Gantry: A bridge-like structure with a platform. Can be used for both interior and exterior facade access. Also known as traversing work bridges.
Glass Replacement Unit (GRU): A hoisting system integrated in the roof car of a BMU, which suspends a hook between the gondola and the facade. Despite the fact that this extra hook can be used for a variety of purposes, it is mostly used to hoist window panels or other building materials. Read more about <replacing windows with a Glass Replacement Unit in this blog
Gondola: The cradle in which workers are lowered along the facade of a building. Building maintenance units and monorail systems can be equipped with a gondola.
Jib: The arm of the roof car. The jib can either be a fixed length, or be made to extend.
Luffing function: A movement that allows the jib to move up and down, like a hinge.
Monorail system: A combined system existing out a rail track with a set of trolleys and a self-hoisting gondola. Monorail systems can be used for interior and exterior facade access.
Mullion guide restraint: A system for stabilizing a gondola in which the cradle moves along a rail that is integrated in the building’s facade. The gondola is secured when it moves up and down the facade.
OSHA 1910.66: The American regulation regarding “Powered Platforms, Manlifts and Vehicle-Mounted Work Platforms” set by the Occupational Safety and Health Administration (OSHA).
Rack and pinion: A circular gear that travels along a straight gear bar to make something move. Generally found in Building Maintenance Units that need to travel along an ascending facade.
Rated load: The manufacturer’s recommended maximum load.
Restraint systems: A method of stabilization to keep gondolas of a Building Maintenance Unit at a fixed distance to the facade. These systems prevent the gondola from swinging in strong winds. There are three options for gondola restraint: wire rope, mullion guide or soft rope.
Roof car: A type of Building Maintenance Unit (BMU) that can position a gondola in front of the facade. The functions of a roof car determine the range of the system. Also called roof trolley.
Scaffolding: A temporary structure used to support a work crew to aid in construction, maintenance and repairs of buildings and structures. Also called staging.
Secondary brake: A brake system designed arrest the descent of a work platform or gondola in the event of an overspeed condition.
Self-hoisting gondola: Combination of a gondola/cradle with a self-reeving traction hoist.
Slewing function: The movement that allows the horizontal rotation of either the jib or the gondola of a Building Maintenance Unit (BMU).
Soft rope system: A system of special restraints located in the building’s facade that allow the gondola, or cradle, of a roof car to follow the facade closely. Most often found in inclining facades. Learn more about our soft rope system in our blog about replacing windows in high rise buildings.
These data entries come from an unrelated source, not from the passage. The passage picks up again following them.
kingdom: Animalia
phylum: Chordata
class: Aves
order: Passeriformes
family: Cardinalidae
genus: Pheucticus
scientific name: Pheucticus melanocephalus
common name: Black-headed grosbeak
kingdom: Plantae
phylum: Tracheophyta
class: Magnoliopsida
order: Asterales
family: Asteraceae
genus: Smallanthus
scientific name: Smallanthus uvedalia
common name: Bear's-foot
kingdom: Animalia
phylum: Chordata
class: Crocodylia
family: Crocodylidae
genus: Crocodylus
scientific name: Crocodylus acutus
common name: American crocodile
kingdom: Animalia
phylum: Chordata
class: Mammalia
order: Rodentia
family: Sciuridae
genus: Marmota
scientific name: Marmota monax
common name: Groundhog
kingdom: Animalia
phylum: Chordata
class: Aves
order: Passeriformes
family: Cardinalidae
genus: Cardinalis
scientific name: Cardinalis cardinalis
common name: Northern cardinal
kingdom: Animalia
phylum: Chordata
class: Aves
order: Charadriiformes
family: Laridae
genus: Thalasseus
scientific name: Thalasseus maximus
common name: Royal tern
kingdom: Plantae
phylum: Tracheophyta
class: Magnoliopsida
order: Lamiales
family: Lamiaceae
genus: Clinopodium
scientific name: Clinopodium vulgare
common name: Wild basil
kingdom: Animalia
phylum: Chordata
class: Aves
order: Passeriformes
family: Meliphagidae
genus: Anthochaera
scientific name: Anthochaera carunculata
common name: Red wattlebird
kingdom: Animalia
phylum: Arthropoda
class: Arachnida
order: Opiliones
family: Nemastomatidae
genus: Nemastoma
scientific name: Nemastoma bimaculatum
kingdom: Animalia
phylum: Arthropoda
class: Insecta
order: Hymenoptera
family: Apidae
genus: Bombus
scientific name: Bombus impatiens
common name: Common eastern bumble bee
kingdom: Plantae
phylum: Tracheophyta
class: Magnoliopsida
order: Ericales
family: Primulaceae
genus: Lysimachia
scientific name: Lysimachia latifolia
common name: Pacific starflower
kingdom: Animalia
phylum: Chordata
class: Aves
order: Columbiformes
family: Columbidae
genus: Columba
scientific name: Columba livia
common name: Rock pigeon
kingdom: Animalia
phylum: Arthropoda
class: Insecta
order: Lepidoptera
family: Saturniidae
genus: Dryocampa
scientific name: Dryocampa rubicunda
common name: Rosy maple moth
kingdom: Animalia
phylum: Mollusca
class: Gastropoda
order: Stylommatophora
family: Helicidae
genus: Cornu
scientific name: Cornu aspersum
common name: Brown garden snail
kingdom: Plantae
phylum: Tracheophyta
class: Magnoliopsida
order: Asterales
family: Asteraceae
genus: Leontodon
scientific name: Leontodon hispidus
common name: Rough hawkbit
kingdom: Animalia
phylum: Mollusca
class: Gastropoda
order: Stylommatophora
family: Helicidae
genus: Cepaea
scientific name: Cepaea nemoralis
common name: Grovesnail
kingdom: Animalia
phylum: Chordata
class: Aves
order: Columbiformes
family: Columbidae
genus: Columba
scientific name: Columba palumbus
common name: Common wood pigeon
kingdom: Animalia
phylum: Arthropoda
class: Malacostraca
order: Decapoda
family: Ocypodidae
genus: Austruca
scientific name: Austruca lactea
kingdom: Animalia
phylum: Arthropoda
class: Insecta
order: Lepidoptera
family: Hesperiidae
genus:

Spreader bar: The beam via which the gondola, or cradle, is connected to the jib of a roof car. Also called a cross bar.
Suspended access equipment: another term for Building Maintenance Units
Suspended platform: A (self-hoisting) working platform that can be lowered along the facade.
Telescopic movement: A movement that extends a certain part of the BMU. The column can be made to raise or lower and the jib can be extended or retracted.
Temporary facade access system: A system for accessing a building’s facade that can be removed after the work is done. A common example is a suspended platform.
Traction hoist: A wire rope lifting mechanism for suspended work platforms.
Traversing: The horizontal movement of a roof car, most commonly along a rail track.
Undercarriage: The base frame of a roof car. This is either a fixed base or a base that allows the roof car to move along a rail track.
Upperframe: The cranehouse that holds the hoist unit and main slew drive. The upperframe is mounted to the undercarriage.
Window washing equipment: Another name for facade access equipment as the machine helps window washers gain access to the facade.
Wire rope restraint: A system that helps stabilize the gondola as it moves down the facade. Users attach wire ropes to attachment point on the facade as they work their way down the face of the building.